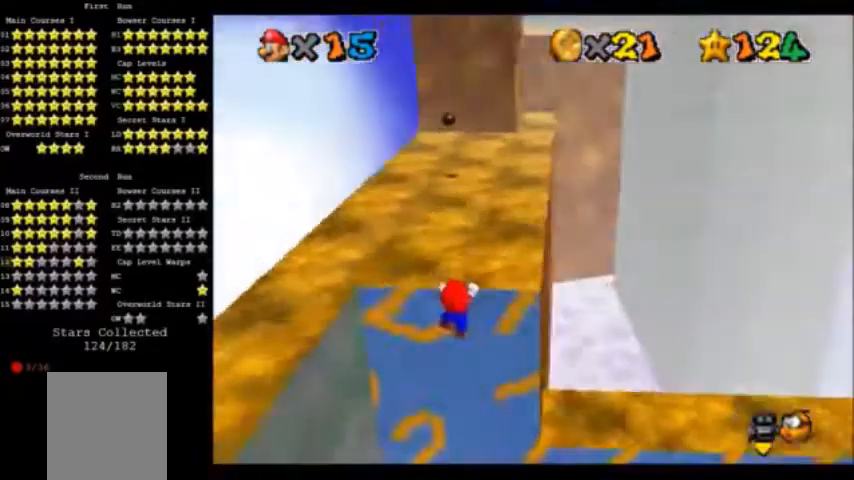
{"buttons": [], "left_stick": "up", "events": [[433, "left_stick", "up"]]}
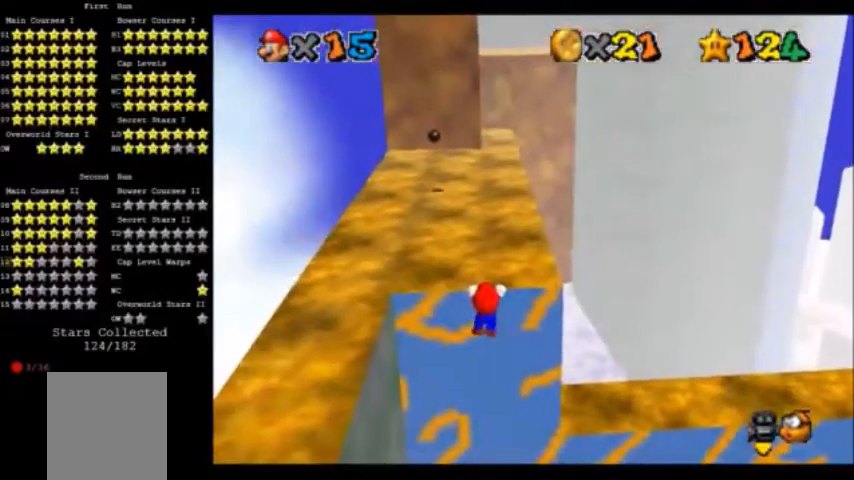
{"buttons": [], "left_stick": "center", "events": [[67, "C_DOWN", "down"], [67, "C_LEFT", "down"], [67, "left_stick", "center"], [200, "C_DOWN", "up"], [200, "C_LEFT", "up"], [267, "C_DOWN", "down"], [267, "C_LEFT", "down"], [367, "C_DOWN", "up"], [367, "C_LEFT", "up"]]}
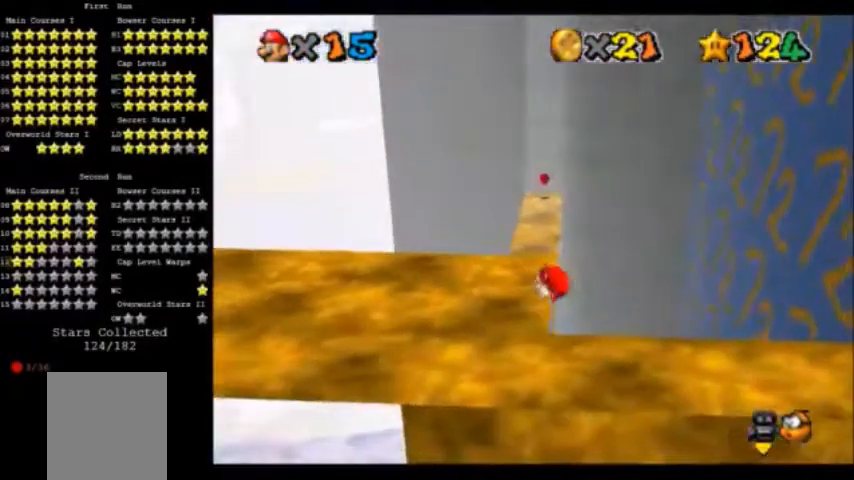
{"buttons": ["A"], "left_stick": "right", "events": [[367, "A", "down"], [433, "left_stick", "right"]]}
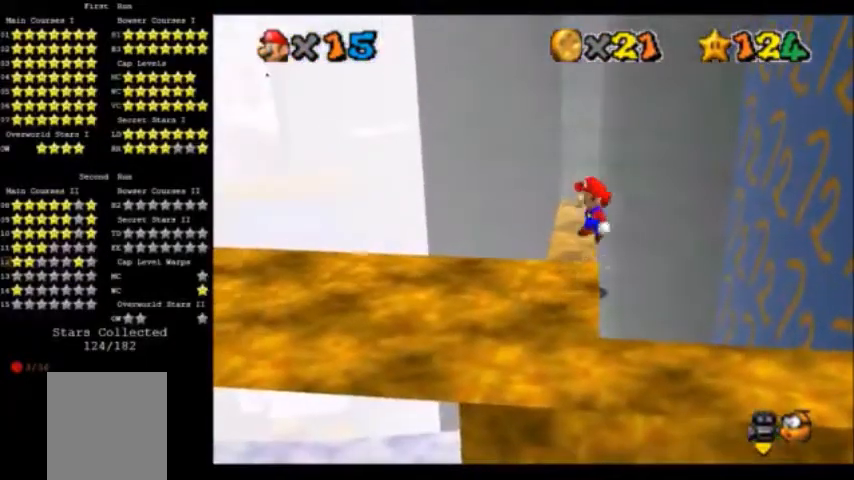
{"buttons": ["A"], "left_stick": "up-left", "events": [[100, "left_stick", "center"], [334, "left_stick", "up"], [434, "left_stick", "up-left"]]}
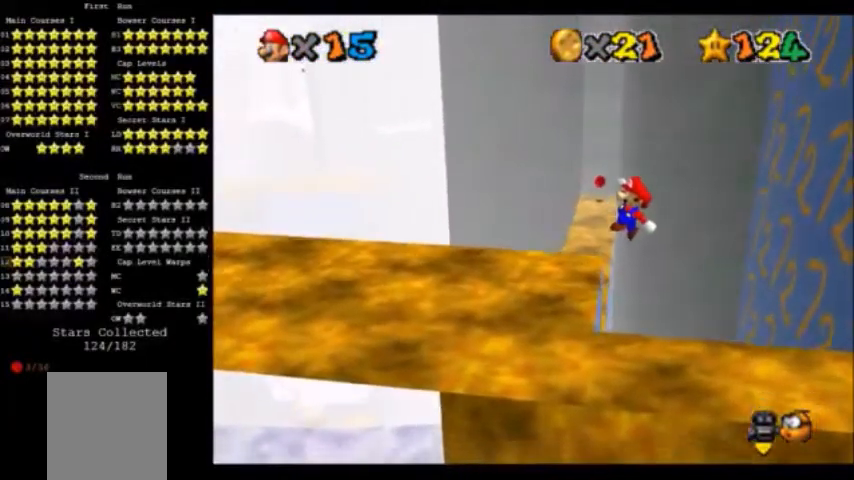
{"buttons": [], "left_stick": "left", "events": [[100, "left_stick", "left"], [500, "A", "up"]]}
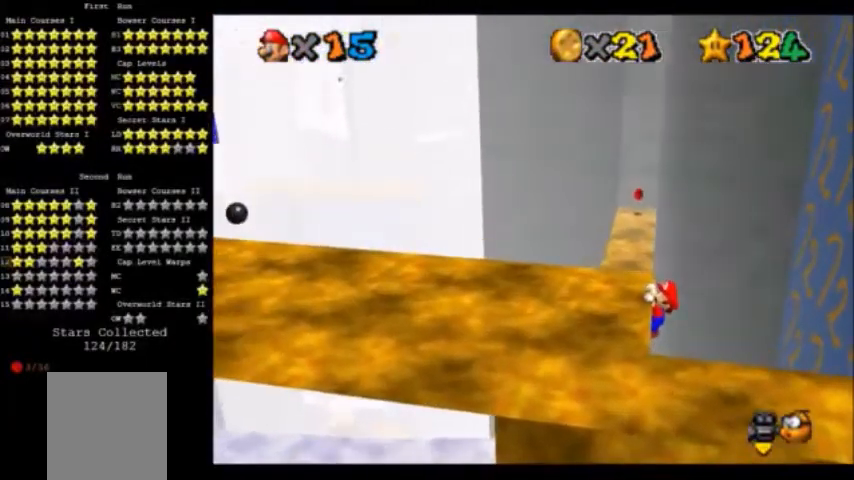
{"buttons": [], "left_stick": "center", "events": [[167, "C_DOWN", "down"], [167, "C_RIGHT", "down"], [234, "left_stick", "center"], [434, "C_DOWN", "up"], [434, "C_RIGHT", "up"]]}
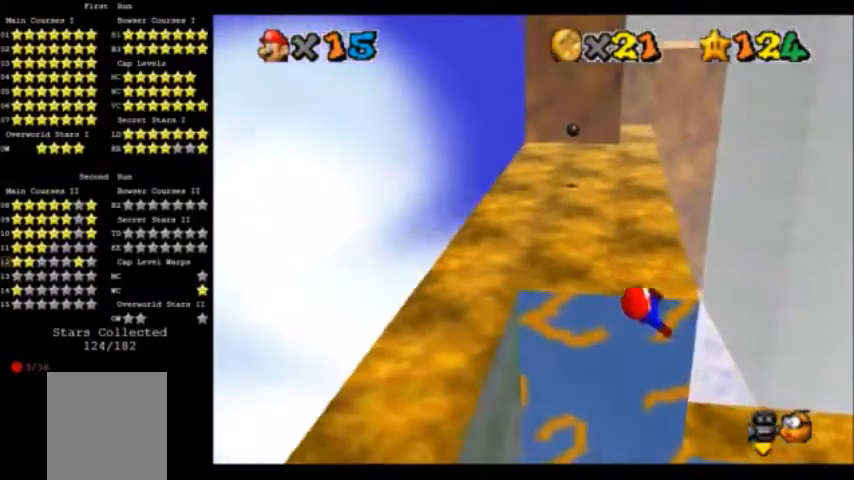
{"buttons": ["A"], "left_stick": "center", "events": [[500, "A", "down"]]}
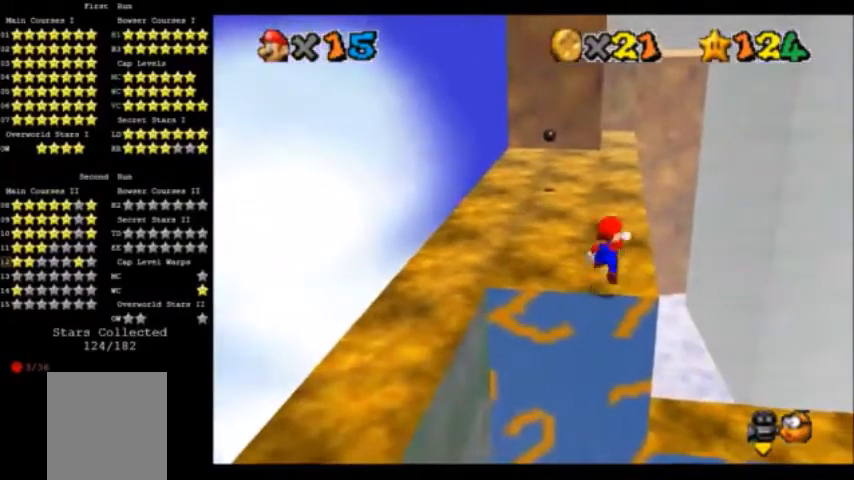
{"buttons": ["A"], "left_stick": "right", "events": [[67, "left_stick", "right"]]}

________________

_Exercise objective:_
Gather and copy every line of the data in which the string "center" is found.

_Output of the task:_
{"buttons": [], "left_stick": "center", "events": [[67, "C_DOWN", "down"], [67, "C_LEFT", "down"], [67, "left_stick", "center"], [200, "C_DOWN", "up"], [200, "C_LEFT", "up"], [267, "C_DOWN", "down"], [267, "C_LEFT", "down"], [367, "C_DOWN", "up"], [367, "C_LEFT", "up"]]}
{"buttons": ["A"], "left_stick": "up-left", "events": [[100, "left_stick", "center"], [334, "left_stick", "up"], [434, "left_stick", "up-left"]]}
{"buttons": [], "left_stick": "center", "events": [[167, "C_DOWN", "down"], [167, "C_RIGHT", "down"], [234, "left_stick", "center"], [434, "C_DOWN", "up"], [434, "C_RIGHT", "up"]]}
{"buttons": ["A"], "left_stick": "center", "events": [[500, "A", "down"]]}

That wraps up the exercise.